The book tells the true story of Rudi Vrba, a Slovakian Jewish teen who made an "impossible" escape from the concentration camp with fellow prisoner Alfred Wetzler in order to tell the world about the horrors there. Their report would be known as the Vrba-Wetzler Report.
The book's narrative is engaging and detailed and lets us walk in Rudi's footsteps, without overdramatization. The perspective shifts between Rudi, with his early escape attempts in Nazi-allied Slovakia, and his childhood friend Gerta whose family attempts to hide in neighboring Hungary. At times the book pulls back from this personal narrative to show the bigger picture of what was happening in Europe at the time.
Most of the book takes place inside concentration camps, so I don't think I need to elaborate on the content warnings needed. However, the author presents these things frankly without delving into graphic details or gore, making it appropriate for younger audiences.
I also appreciate that Sheinkin brings the story into our present culture with Rudi's reasoning for why he chose to testify at a Holocaust-denier's trial many years later - that big lies should always be countered with truth - and the author's subtle suggestion that big lies still exist around us. "If a proof was needed that the mentality and danger of the Holocaust are still with us, it's right there," Rudi Vrba spoke of later genocides like Cambodia and Rwanda.
Impossible Escape tells an exciting true story relying heavily on Vrba's own interviews and talks. It is an engaging history lesson as well as an important warning of a danger still with us.

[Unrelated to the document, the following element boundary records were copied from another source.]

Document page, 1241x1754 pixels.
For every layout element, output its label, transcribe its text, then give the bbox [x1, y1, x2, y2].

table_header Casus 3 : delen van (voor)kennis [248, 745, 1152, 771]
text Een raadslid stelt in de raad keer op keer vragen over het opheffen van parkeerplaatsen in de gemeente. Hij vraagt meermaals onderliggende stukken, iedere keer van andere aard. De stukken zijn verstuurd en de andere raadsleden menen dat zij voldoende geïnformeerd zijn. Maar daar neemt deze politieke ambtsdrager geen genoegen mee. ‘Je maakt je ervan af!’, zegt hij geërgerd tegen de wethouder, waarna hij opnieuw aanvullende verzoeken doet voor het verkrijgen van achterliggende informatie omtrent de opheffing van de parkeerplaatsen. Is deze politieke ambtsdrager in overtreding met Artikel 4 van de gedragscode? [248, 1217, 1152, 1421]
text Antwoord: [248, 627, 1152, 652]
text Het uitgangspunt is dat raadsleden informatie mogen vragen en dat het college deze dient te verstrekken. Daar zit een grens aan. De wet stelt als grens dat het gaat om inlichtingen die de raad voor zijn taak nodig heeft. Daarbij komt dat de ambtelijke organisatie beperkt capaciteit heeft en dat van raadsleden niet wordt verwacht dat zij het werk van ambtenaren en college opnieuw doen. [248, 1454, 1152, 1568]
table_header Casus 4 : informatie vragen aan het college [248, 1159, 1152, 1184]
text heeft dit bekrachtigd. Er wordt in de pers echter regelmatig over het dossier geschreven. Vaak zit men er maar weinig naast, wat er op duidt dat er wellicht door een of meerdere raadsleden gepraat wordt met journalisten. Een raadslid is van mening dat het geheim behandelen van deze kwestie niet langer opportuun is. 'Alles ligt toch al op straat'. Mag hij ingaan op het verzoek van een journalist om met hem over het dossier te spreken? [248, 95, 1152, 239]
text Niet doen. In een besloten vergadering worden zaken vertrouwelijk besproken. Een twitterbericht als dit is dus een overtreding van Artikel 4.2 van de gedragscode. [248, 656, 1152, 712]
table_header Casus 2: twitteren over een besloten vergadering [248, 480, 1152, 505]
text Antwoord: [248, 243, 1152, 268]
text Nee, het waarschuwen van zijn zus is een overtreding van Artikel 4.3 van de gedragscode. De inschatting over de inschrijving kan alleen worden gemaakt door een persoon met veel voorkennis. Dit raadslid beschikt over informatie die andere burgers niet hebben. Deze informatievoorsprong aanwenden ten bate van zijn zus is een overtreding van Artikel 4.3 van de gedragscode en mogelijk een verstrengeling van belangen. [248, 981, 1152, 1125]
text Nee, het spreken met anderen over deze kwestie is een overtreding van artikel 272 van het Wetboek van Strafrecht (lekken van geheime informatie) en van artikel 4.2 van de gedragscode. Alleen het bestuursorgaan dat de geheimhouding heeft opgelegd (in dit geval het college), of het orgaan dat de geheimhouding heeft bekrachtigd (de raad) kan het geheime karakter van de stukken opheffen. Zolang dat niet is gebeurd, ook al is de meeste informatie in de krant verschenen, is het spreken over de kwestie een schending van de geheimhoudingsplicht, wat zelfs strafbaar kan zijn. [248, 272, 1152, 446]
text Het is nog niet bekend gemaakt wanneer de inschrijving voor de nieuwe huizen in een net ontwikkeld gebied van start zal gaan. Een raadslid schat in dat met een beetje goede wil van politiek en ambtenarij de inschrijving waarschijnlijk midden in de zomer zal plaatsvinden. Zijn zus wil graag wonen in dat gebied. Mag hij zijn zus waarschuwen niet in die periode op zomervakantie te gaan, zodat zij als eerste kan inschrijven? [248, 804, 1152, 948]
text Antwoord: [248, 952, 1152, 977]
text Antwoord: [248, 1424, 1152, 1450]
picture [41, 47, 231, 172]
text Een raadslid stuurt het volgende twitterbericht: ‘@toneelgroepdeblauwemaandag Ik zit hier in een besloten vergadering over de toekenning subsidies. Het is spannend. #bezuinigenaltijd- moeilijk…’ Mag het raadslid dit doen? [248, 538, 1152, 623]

Author Steve Sheinkin knows how to write nonfiction in a way that makes it impossible to not care about the historical events, issues, and the human experience of which and whom he writes. This book paints a very descriptive picture of what it was like to be a Jew in Europe during WWII. Impossible Escape focuses primarily on Rudi's experience as he tries to avoid being sent to a concentration camp, but fails to do so. In camp, as a prisoner with various jobs, he sees the many levels of inhumanity. His goal is nearly impossible--to escape-- and expose to the world, the heinous and unimaginably evil crimes of the Nazis. Highly recommended.